■ PASSAGE SHOWN:
Friday 12 October 2018

Ningaloo Coast - Exmouth, Coral Bay and Carnarvon

Exmouth
6 – 8 October 2018



The drive from Kurrajong campsite to Exmouth would only take an hour or so, so we had a leisurely start and made a stop at the Tantabiddi Boat Ramp for a look around. On into town, and we stopped for morning tea at the bakery, then bought supplies for lunch. We weren’t able to check-in to our en-suite site at the caravan park as we were too early so we drove down to the beach for a picnic then visited the Visitor Information Centre. Returning to the beach, then the marina, we stumbled upon the coffee shop with a view to die for at Exmouth Game Fishing Club.

Back to the caravan park we set up and had a swim before getting prepared for our whale watching tour. Cameras, lenses, jackets, sunscreen – all packed ready for 4.15pm pick-up. The mini-bus arrived just after 4.15 for the short ride to the marina and our vessel. We were very surprised, and more than a little bit pleased, to find we were two of only 9 passengers for this trip. This meant plenty of room to move about the boat easily.

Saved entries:

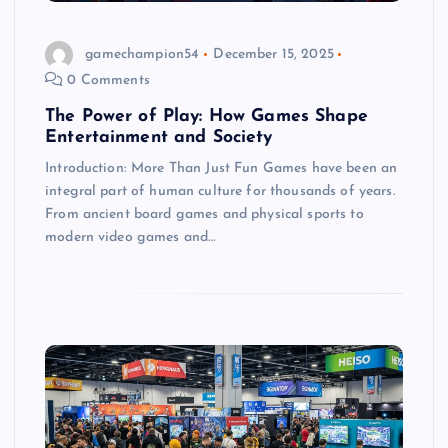
gamechampion54
December 15, 2025
0 Comments
The Power of Play: How Games Shape
Entertainment and Society
Introduction: More Than Just Fun Games have been an
integral part of human culture for thousands of years.
From ancient board games and physical sports to
modern video games and…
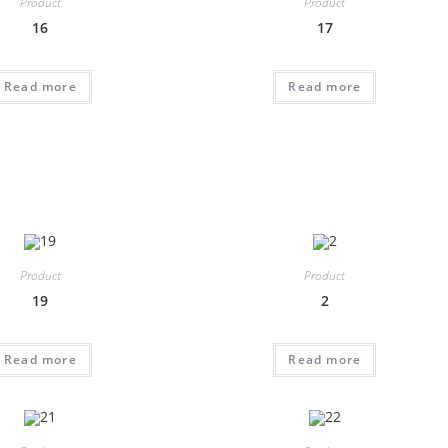
Product
Product
16
17
Read more
Read more
Product
Product
19
2
Read more
Read more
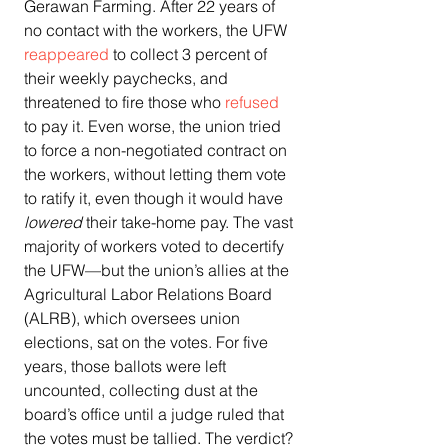
Gerawan Farming. After 22 years of 
no contact with the workers, the UFW 
reappeared
 to collect 3 percent of 
their weekly paychecks, and 
threatened to fire those who 
refused
to pay it. Even worse, the union tried 
to force a non-negotiated contract on 
the workers, without letting them vote 
to ratify it, even though it would have 
lowered
 their take-home pay. The vast 
majority of workers voted to decertify 
the UFW—but the union’s allies at the 
Agricultural Labor Relations Board 
(ALRB), which oversees union 
elections, sat on the votes. For five 
years, those ballots were left 
uncounted, collecting dust at the 
board’s office until a judge ruled that 
the votes must be tallied. The verdict? 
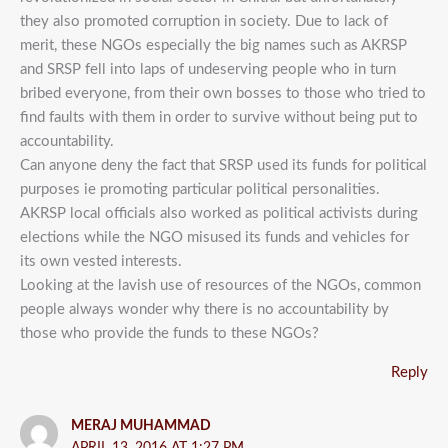
they also promoted corruption in society. Due to lack of
merit, these NGOs especially the big names such as AKRSP
and SRSP fell into laps of undeserving people who in turn
bribed everyone, from their own bosses to those who tried to
find faults with them in order to survive without being put to
accountability.
Can anyone deny the fact that SRSP used its funds for political
purposes ie promoting particular political personalities.
AKRSP local officials also worked as political activists during
elections while the NGO misused its funds and vehicles for
its own vested interests.
Looking at the lavish use of resources of the NGOs, common
people always wonder why there is no accountability by
those who provide the funds to these NGOs?
Reply
MERAJ MUHAMMAD
APRIL 13, 2016 AT 1:27 PM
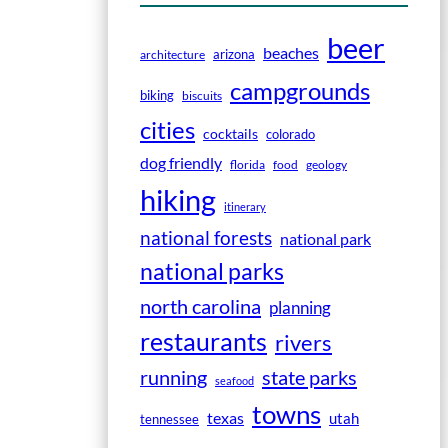
beer
beaches
arizona
architecture
campgrounds
biking
biscuits
cities
cocktails
colorado
dog friendly
florida
food
geology
hiking
itinerary
national forests
national park
national parks
north carolina
planning
restaurants
rivers
running
state parks
seafood
towns
texas
utah
tennessee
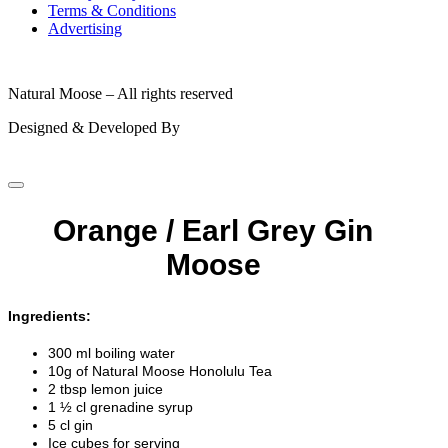
Terms & Conditions
Advertising
© 2026
Natural Moose – All rights reserved
Designed & Developed By
Orange / Earl Grey Gin
Moose
Ingredients:
300 ml boiling water
10g of Natural Moose Honolulu Tea
2 tbsp lemon juice
1 ½ cl grenadine syrup
5 cl gin
Ice cubes for serving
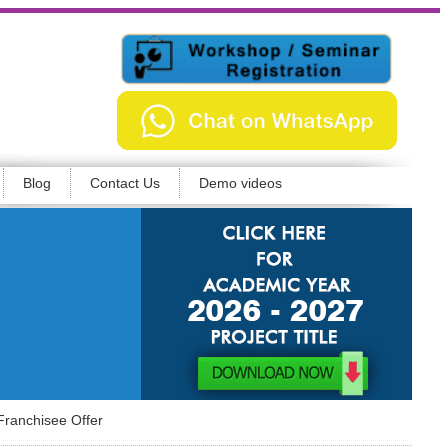
Blog
Contact Us
Demo videos
Franchisee Offer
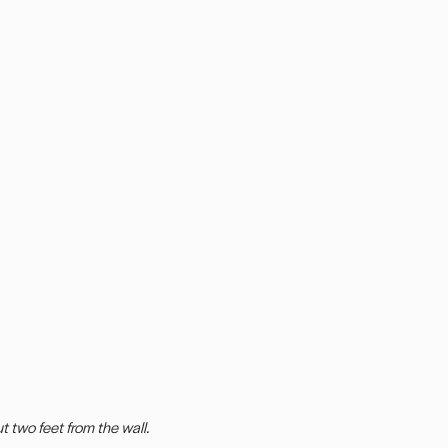
ut two feet from the wall.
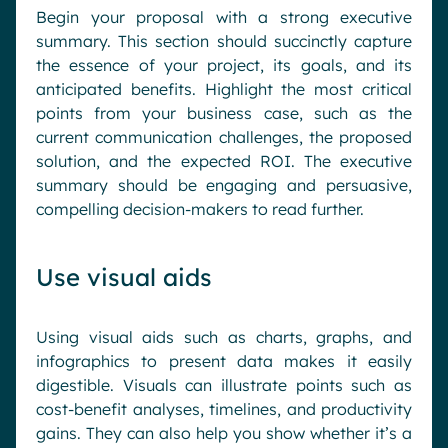
Begin your proposal with a strong executive
summary. This section should succinctly capture
the essence of your project, its goals, and its
anticipated benefits. Highlight the most critical
points from your business case, such as the
current communication challenges, the proposed
solution, and the expected ROI. The executive
summary should be engaging and persuasive,
compelling decision-makers to read further.
Use visual aids
Using visual aids such as charts, graphs, and
infographics to present data makes it easily
digestible. Visuals can illustrate points such as
cost-benefit analyses, timelines, and productivity
gains. They can also help you show whether it’s a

■ JOB A:
According to the Exmouth travel account, how many passengers were on the whale watching trip?
■ JOB B:
Continue the Exmouth travel account from its final sentence.
The entries were taken from a separate source.

■ TASK RESULT A:
Nine passengers.

■ TASK RESULT B:
We spotted our first whale shortly after leaving the marina, and spent the next two hours racing from one part of the boat to another to catch a glimpse of whales, near and far. One even surfaced quite close to the boat, taking everyone by surprise. There are strict rules about how close vessels can approach a whale, but the whales have no such rules. It was a magic experience, despite the lack of great photos – we were just happy to be among these creatures. 

Heading out.
This was generally about as much as we saw of the whales.

A Humpback Whale tail.
A tail slap a long way off at last light.
Heading back.

 After the tour we were dropped back to the caravan park and we ventured across the road to the pub for dinner – a special treat to end a special day.

The next morning we spent some time doing our housekeeping (read – washing) and had another swim. The day was quite hot, without the wind we had been experiencing on the other side of the cape at the national park. In the afternoon we headed out to the Mildura Wreck, which can be seen from the beach at low tide. Of course, that’s not really what we were looking for – it’s a birding spot too.

We had made the decision some weeks previous that Exmouth would be the most northerly point we would visit on this trip as we wanted to leave plenty of time for the south-west corner too. We chose Coral Bay as the next stop on our return south.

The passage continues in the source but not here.